Task requirements: Would you copy each line of the data below that has "documentation"?

Extracted information:

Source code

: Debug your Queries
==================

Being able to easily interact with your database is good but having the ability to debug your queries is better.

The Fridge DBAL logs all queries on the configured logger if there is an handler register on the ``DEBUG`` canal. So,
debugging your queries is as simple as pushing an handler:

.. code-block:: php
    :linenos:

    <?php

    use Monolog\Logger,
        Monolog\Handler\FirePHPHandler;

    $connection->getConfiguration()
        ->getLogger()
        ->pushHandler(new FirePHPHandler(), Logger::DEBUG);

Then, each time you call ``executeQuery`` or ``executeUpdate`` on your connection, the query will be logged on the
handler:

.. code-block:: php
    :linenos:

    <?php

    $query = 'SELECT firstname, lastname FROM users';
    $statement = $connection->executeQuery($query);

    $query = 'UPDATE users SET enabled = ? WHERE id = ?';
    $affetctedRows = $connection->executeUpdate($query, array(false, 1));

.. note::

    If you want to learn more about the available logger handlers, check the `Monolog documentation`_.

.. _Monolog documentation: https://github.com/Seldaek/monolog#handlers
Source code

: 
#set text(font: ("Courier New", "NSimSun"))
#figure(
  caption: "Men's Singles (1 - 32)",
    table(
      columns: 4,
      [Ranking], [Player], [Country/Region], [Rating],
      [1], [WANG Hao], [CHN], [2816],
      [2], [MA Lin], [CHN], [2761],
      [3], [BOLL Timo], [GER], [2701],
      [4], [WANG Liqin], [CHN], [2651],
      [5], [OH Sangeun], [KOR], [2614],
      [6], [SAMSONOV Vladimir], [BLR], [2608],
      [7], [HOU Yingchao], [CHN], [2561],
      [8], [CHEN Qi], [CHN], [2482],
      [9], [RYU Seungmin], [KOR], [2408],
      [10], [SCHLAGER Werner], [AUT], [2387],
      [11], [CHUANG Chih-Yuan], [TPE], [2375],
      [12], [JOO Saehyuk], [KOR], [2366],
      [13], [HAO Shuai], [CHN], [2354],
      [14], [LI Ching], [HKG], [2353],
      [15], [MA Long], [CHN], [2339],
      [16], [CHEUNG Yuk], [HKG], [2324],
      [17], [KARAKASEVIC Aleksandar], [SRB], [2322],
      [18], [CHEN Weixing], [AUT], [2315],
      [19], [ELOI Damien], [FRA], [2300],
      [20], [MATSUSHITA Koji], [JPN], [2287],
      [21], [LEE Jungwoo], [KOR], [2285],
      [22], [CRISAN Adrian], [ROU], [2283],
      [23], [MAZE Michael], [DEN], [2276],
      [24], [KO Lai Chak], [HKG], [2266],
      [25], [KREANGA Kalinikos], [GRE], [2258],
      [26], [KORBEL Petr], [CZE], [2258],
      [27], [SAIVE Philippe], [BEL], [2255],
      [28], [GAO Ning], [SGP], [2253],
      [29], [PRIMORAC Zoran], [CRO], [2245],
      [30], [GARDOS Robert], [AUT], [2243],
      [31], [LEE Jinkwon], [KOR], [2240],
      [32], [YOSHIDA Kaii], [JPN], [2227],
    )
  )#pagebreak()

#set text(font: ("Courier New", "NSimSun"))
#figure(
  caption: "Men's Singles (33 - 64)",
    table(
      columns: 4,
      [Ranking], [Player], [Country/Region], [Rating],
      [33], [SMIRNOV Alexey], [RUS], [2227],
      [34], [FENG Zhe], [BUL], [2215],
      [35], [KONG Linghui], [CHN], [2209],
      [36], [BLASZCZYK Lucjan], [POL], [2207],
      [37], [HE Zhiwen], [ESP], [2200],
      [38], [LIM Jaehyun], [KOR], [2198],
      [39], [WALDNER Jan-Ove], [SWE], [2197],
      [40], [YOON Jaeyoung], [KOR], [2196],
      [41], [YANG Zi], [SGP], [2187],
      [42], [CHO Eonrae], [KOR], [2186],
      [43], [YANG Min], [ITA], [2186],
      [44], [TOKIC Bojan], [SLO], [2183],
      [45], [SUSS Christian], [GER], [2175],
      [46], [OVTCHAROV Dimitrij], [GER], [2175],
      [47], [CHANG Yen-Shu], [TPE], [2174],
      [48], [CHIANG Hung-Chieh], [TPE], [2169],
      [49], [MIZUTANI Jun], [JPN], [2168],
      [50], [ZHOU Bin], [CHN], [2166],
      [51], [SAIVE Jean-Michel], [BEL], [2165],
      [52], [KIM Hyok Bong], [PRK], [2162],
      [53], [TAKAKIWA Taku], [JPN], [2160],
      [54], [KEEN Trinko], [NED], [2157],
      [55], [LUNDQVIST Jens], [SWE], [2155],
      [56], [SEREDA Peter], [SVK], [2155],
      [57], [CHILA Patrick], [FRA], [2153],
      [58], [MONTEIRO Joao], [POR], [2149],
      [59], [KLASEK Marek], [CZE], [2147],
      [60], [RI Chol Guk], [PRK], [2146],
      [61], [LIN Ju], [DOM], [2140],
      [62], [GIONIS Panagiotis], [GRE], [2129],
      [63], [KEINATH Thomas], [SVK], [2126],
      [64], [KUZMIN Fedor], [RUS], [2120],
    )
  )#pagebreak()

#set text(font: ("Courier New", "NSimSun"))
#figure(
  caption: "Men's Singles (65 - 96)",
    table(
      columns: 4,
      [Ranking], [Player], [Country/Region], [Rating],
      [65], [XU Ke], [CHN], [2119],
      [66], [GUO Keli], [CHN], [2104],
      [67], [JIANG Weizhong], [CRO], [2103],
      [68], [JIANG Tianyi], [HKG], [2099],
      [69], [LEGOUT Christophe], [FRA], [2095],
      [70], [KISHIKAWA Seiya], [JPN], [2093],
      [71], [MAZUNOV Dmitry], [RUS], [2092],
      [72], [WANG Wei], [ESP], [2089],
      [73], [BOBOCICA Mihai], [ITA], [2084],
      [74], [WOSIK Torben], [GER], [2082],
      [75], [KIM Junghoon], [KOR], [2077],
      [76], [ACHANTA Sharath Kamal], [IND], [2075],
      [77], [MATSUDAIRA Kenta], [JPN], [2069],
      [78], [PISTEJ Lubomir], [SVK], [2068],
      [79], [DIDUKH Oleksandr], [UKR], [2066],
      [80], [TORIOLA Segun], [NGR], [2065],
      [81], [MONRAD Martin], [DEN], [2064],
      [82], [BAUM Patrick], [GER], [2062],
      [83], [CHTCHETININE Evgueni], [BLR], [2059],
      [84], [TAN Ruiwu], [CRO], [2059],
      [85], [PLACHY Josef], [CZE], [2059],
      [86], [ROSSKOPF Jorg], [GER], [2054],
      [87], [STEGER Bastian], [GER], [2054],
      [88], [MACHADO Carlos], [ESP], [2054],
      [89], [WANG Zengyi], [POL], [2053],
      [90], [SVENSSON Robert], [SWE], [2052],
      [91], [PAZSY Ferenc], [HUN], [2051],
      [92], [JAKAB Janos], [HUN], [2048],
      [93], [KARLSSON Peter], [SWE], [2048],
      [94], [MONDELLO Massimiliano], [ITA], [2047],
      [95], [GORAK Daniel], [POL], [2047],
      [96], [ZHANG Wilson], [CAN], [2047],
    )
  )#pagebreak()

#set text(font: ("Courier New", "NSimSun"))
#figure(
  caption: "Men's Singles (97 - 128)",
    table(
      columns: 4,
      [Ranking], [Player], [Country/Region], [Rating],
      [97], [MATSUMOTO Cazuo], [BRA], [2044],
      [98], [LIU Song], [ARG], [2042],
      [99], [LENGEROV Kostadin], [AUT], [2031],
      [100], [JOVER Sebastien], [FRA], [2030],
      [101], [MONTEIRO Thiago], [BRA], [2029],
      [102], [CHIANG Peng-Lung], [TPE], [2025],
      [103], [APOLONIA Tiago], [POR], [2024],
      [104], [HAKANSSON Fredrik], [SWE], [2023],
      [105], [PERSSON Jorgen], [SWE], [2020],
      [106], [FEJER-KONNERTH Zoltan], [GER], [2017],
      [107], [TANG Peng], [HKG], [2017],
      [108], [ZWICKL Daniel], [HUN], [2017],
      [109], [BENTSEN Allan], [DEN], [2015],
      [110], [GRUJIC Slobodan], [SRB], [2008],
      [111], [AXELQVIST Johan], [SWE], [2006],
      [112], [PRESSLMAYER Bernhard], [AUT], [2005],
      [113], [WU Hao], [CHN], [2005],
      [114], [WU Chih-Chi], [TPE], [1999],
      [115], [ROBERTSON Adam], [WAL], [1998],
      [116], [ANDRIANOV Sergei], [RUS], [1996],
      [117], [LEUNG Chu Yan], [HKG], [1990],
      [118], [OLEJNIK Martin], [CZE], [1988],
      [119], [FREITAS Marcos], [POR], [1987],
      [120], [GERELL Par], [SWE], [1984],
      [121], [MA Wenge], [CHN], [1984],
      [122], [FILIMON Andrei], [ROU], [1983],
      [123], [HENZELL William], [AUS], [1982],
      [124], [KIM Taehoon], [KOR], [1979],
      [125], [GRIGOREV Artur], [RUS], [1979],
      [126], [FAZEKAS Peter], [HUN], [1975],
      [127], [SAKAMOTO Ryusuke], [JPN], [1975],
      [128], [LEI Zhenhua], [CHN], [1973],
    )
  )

Answer section:
    If you want to learn more about the available logger handlers, check the `Monolog documentation`_.
.. _Monolog documentation: https://github.com/Seldaek/monolog#handlers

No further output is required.